Once you have read the entries, copy all of them exactly.

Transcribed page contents

-- Opening Marker --

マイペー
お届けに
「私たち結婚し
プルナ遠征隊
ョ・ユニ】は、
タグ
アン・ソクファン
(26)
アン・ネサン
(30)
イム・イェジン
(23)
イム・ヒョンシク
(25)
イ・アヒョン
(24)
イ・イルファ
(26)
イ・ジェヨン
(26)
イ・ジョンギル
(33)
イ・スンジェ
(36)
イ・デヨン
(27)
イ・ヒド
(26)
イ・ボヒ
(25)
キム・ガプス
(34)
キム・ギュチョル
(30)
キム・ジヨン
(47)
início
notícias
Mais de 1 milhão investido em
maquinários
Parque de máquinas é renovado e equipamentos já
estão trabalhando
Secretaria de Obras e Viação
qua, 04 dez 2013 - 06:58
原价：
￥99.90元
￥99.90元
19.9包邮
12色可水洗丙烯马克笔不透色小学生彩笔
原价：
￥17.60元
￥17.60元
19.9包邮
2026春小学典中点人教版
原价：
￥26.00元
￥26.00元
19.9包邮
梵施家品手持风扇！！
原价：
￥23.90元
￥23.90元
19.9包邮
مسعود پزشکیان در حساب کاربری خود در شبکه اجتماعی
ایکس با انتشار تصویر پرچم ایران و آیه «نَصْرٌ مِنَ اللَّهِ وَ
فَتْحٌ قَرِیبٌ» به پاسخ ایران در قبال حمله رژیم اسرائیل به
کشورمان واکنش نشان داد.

-- Closing Marker --

## Solved problem
マイペー
お届けに
「私たち結婚し
プルナ遠征隊
ョ・ユニ】は、
タグ
アン・ソクファン
(26)
アン・ネサン
(30)
イム・イェジン
(23)
イム・ヒョンシク
(25)
イ・アヒョン
(24)
イ・イルファ
(26)
イ・ジェヨン
(26)
イ・ジョンギル
(33)
イ・スンジェ
(36)
イ・デヨン
(27)
イ・ヒド
(26)
イ・ボヒ
(25)
キム・ガプス
(34)
キム・ギュチョル
(30)
キム・ジヨン
(47)
início
notícias
Mais de 1 milhão investido em
maquinários
Parque de máquinas é renovado e equipamentos já
estão trabalhando
Secretaria de Obras e Viação
qua, 04 dez 2013 - 06:58
原价：
￥99.90元
￥99.90元
19.9包邮
12色可水洗丙烯马克笔不透色小学生彩笔
原价：
￥17.60元
￥17.60元
19.9包邮
2026春小学典中点人教版
原价：
￥26.00元
￥26.00元
19.9包邮
梵施家品手持风扇！！
原价：
￥23.90元
￥23.90元
19.9包邮
مسعود پزشکیان در حساب کاربری خود در شبکه اجتماعی
ایکس با انتشار تصویر پرچم ایران و آیه «نَصْرٌ مِنَ اللَّهِ وَ
فَتْحٌ قَرِیبٌ» به پاسخ ایران در قبال حمله رژیم اسرائیل به
کشورمان واکنش نشان داد.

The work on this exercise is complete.